_EXCERPTED RECORDS:_
______________________________
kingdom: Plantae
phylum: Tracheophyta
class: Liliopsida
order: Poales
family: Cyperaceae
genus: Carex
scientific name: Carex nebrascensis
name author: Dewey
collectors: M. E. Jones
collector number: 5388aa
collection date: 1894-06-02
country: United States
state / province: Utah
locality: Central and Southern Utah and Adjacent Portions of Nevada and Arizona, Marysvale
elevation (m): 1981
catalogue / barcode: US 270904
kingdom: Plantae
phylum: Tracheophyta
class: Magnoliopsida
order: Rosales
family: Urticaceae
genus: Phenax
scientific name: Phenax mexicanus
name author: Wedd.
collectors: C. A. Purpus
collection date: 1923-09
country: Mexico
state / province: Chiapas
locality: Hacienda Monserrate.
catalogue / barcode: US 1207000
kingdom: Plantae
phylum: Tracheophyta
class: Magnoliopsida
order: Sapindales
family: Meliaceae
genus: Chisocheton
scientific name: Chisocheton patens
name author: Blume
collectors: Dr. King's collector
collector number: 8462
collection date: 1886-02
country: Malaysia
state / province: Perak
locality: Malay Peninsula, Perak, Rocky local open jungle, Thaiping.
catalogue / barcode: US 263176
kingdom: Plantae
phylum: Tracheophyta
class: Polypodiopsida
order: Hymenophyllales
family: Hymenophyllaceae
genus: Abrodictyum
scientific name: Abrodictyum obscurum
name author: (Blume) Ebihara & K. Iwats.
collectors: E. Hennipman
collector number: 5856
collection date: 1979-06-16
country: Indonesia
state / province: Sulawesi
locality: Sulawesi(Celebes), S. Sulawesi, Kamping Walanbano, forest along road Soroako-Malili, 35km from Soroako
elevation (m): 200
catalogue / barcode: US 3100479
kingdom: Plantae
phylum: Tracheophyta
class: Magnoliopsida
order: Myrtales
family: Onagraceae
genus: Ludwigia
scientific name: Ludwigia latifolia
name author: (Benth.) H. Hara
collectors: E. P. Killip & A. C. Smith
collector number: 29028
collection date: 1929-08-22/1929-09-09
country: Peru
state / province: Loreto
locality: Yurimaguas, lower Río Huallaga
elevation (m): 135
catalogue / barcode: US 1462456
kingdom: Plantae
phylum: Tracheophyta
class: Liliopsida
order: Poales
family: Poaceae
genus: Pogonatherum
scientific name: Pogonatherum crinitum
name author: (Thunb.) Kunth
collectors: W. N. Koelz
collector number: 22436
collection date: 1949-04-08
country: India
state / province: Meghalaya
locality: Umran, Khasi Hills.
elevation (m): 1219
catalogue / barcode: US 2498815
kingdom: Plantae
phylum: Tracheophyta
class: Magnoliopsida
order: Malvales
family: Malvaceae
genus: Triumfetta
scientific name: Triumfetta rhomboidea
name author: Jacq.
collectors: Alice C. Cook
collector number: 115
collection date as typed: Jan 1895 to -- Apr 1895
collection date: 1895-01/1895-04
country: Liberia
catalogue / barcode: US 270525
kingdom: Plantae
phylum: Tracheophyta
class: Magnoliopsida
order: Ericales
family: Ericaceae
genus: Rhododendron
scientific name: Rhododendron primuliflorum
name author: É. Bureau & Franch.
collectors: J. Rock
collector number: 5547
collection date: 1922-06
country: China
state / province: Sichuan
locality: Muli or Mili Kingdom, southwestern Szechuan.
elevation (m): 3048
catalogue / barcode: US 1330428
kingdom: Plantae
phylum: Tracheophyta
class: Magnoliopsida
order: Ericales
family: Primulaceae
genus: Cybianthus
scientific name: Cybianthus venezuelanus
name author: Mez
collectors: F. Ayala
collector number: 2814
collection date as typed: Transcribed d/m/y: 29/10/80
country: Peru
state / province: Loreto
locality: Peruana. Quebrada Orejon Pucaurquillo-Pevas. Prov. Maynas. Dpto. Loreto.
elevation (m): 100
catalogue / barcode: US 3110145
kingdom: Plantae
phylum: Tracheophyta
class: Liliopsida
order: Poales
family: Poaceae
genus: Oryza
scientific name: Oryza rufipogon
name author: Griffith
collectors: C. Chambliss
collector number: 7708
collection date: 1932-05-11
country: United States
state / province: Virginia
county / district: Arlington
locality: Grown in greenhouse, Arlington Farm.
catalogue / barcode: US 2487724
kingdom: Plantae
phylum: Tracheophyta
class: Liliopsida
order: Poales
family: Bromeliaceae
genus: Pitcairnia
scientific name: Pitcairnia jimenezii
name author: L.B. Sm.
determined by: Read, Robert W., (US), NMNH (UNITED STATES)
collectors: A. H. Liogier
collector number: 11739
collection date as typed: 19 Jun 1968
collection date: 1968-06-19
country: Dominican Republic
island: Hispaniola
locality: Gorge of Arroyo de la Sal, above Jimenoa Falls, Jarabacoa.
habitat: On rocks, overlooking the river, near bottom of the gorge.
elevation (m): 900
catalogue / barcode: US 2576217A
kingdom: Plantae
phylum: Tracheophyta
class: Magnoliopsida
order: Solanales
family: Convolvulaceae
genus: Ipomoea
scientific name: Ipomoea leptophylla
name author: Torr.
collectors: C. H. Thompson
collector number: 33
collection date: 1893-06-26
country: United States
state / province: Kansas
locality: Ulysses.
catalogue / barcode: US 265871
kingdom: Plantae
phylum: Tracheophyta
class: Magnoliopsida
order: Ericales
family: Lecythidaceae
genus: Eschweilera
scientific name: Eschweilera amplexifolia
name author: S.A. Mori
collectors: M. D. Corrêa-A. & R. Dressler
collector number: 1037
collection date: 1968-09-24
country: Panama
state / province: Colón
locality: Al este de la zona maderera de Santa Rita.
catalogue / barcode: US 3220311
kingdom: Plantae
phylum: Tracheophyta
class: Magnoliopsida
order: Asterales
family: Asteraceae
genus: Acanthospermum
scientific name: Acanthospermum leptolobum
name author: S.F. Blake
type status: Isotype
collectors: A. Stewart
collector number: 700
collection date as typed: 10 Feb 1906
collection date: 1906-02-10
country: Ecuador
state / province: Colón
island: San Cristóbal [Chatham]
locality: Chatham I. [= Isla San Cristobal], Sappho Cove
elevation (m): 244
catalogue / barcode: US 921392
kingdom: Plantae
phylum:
______________________________
_WORK REQUIRED:_
Put each line of the listing above into a numbered list, skipping any blank lines.

_EXPECTED ANSWER:_
1. kingdom: Plantae
2. phylum: Tracheophyta
3. class: Liliopsida
4. order: Poales
5. family: Cyperaceae
6. genus: Carex
7. scientific name: Carex nebrascensis
8. name author: Dewey
9. collectors: M. E. Jones
10. collector number: 5388aa
11. collection date: 1894-06-02
12. country: United States
13. state / province: Utah
14. locality: Central and Southern Utah and Adjacent Portions of Nevada and Arizona, Marysvale
15. elevation (m): 1981
16. catalogue / barcode: US 270904
17. kingdom: Plantae
18. phylum: Tracheophyta
19. class: Magnoliopsida
20. order: Rosales
21. family: Urticaceae
22. genus: Phenax
23. scientific name: Phenax mexicanus
24. name author: Wedd.
25. collectors: C. A. Purpus
26. collection date: 1923-09
27. country: Mexico
28. state / province: Chiapas
29. locality: Hacienda Monserrate.
30. catalogue / barcode: US 1207000
31. kingdom: Plantae
32. phylum: Tracheophyta
33. class: Magnoliopsida
34. order: Sapindales
35. family: Meliaceae
36. genus: Chisocheton
37. scientific name: Chisocheton patens
38. name author: Blume
39. collectors: Dr. King's collector
40. collector number: 8462
41. collection date: 1886-02
42. country: Malaysia
43. state / province: Perak
44. locality: Malay Peninsula, Perak, Rocky local open jungle, Thaiping.
45. catalogue / barcode: US 263176
46. kingdom: Plantae
47. phylum: Tracheophyta
48. class: Polypodiopsida
49. order: Hymenophyllales
50. family: Hymenophyllaceae
51. genus: Abrodictyum
52. scientific name: Abrodictyum obscurum
53. name author: (Blume) Ebihara & K. Iwats.
54. collectors: E. Hennipman
55. collector number: 5856
56. collection date: 1979-06-16
57. country: Indonesia
58. state / province: Sulawesi
59. locality: Sulawesi(Celebes), S. Sulawesi, Kamping Walanbano, forest along road Soroako-Malili, 35km from Soroako
60. elevation (m): 200
61. catalogue / barcode: US 3100479
62. kingdom: Plantae
63. phylum: Tracheophyta
64. class: Magnoliopsida
65. order: Myrtales
66. family: Onagraceae
67. genus: Ludwigia
68. scientific name: Ludwigia latifolia
69. name author: (Benth.) H. Hara
70. collectors: E. P. Killip & A. C. Smith
71. collector number: 29028
72. collection date: 1929-08-22/1929-09-09
73. country: Peru
74. state / province: Loreto
75. locality: Yurimaguas, lower Río Huallaga
76. elevation (m): 135
77. catalogue / barcode: US 1462456
78. kingdom: Plantae
79. phylum: Tracheophyta
80. class: Liliopsida
81. order: Poales
82. family: Poaceae
83. genus: Pogonatherum
84. scientific name: Pogonatherum crinitum
85. name author: (Thunb.) Kunth
86. collectors: W. N. Koelz
87. collector number: 22436
88. collection date: 1949-04-08
89. country: India
90. state / province: Meghalaya
91. locality: Umran, Khasi Hills.
92. elevation (m): 1219
93. catalogue / barcode: US 2498815
94. kingdom: Plantae
95. phylum: Tracheophyta
96. class: Magnoliopsida
97. order: Malvales
98. family: Malvaceae
99. genus: Triumfetta
100. scientific name: Triumfetta rhomboidea
101. name author: Jacq.
102. collectors: Alice C. Cook
103. collector number: 115
104. collection date as typed: Jan 1895 to -- Apr 1895
105. collection date: 1895-01/1895-04
106. country: Liberia
107. catalogue / barcode: US 270525
108. kingdom: Plantae
109. phylum: Tracheophyta
110. class: Magnoliopsida
111. order: Ericales
112. family: Ericaceae
113. genus: Rhododendron
114. scientific name: Rhododendron primuliflorum
115. name author: É. Bureau & Franch.
116. collectors: J. Rock
117. collector number: 5547
118. collection date: 1922-06
119. country: China
120. state / province: Sichuan
121. locality: Muli or Mili Kingdom, southwestern Szechuan.
122. elevation (m): 3048
123. catalogue / barcode: US 1330428
124. kingdom: Plantae
125. phylum: Tracheophyta
126. class: Magnoliopsida
127. order: Ericales
128. family: Primulaceae
129. genus: Cybianthus
130. scientific name: Cybianthus venezuelanus
131. name author: Mez
132. collectors: F. Ayala
133. collector number: 2814
134. collection date as typed: Transcribed d/m/y: 29/10/80
135. country: Peru
136. state / province: Loreto
137. locality: Peruana. Quebrada Orejon Pucaurquillo-Pevas. Prov. Maynas. Dpto. Loreto.
138. elevation (m): 100
139. catalogue / barcode: US 3110145
140. kingdom: Plantae
141. phylum: Tracheophyta
142. class: Liliopsida
143. order: Poales
144. family: Poaceae
145. genus: Oryza
146. scientific name: Oryza rufipogon
147. name author: Griffith
148. collectors: C. Chambliss
149. collector number: 7708
150. collection date: 1932-05-11
151. country: United States
152. state / province: Virginia
153. county / district: Arlington
154. locality: Grown in greenhouse, Arlington Farm.
155. catalogue / barcode: US 2487724
156. kingdom: Plantae
157. phylum: Tracheophyta
158. class: Liliopsida
159. order: Poales
160. family: Bromeliaceae
161. genus: Pitcairnia
162. scientific name: Pitcairnia jimenezii
163. name author: L.B. Sm.
164. determined by: Read, Robert W., (US), NMNH (UNITED STATES)
165. collectors: A. H. Liogier
166. collector number: 11739
167. collection date as typed: 19 Jun 1968
168. collection date: 1968-06-19
169. country: Dominican Republic
170. island: Hispaniola
171. locality: Gorge of Arroyo de la Sal, above Jimenoa Falls, Jarabacoa.
172. habitat: On rocks, overlooking the river, near bottom of the gorge.
173. elevation (m): 900
174. catalogue / barcode: US 2576217A
175. kingdom: Plantae
176. phylum: Tracheophyta
177. class: Magnoliopsida
178. order: Solanales
179. family: Convolvulaceae
180. genus: Ipomoea
181. scientific name: Ipomoea leptophylla
182. name author: Torr.
183. collectors: C. H. Thompson
184. collector number: 33
185. collection date: 1893-06-26
186. country: United States
187. state / province: Kansas
188. locality: Ulysses.
189. catalogue / barcode: US 265871
190. kingdom: Plantae
191. phylum: Tracheophyta
192. class: Magnoliopsida
193. order: Ericales
194. family: Lecythidaceae
195. genus: Eschweilera
196. scientific name: Eschweilera amplexifolia
197. name author: S.A. Mori
198. collectors: M. D. Corrêa-A. & R. Dressler
199. collector number: 1037
200. collection date: 1968-09-24
201. country: Panama
202. state / province: Colón
203. locality: Al este de la zona maderera de Santa Rita.
204. catalogue / barcode: US 3220311
205. kingdom: Plantae
206. phylum: Tracheophyta
207. class: Magnoliopsida
208. order: Asterales
209. family: Asteraceae
210. genus: Acanthospermum
211. scientific name: Acanthospermum leptolobum
212. name author: S.F. Blake
213. type status: Isotype
214. collectors: A. Stewart
215. collector number: 700
216. collection date as typed: 10 Feb 1906
217. collection date: 1906-02-10
218. country: Ecuador
219. state / province: Colón
220. island: San Cristóbal [Chatham]
221. locality: Chatham I. [= Isla San Cristobal], Sappho Cove
222. elevation (m): 244
223. catalogue / barcode: US 921392
224. kingdom: Plantae
225. phylum:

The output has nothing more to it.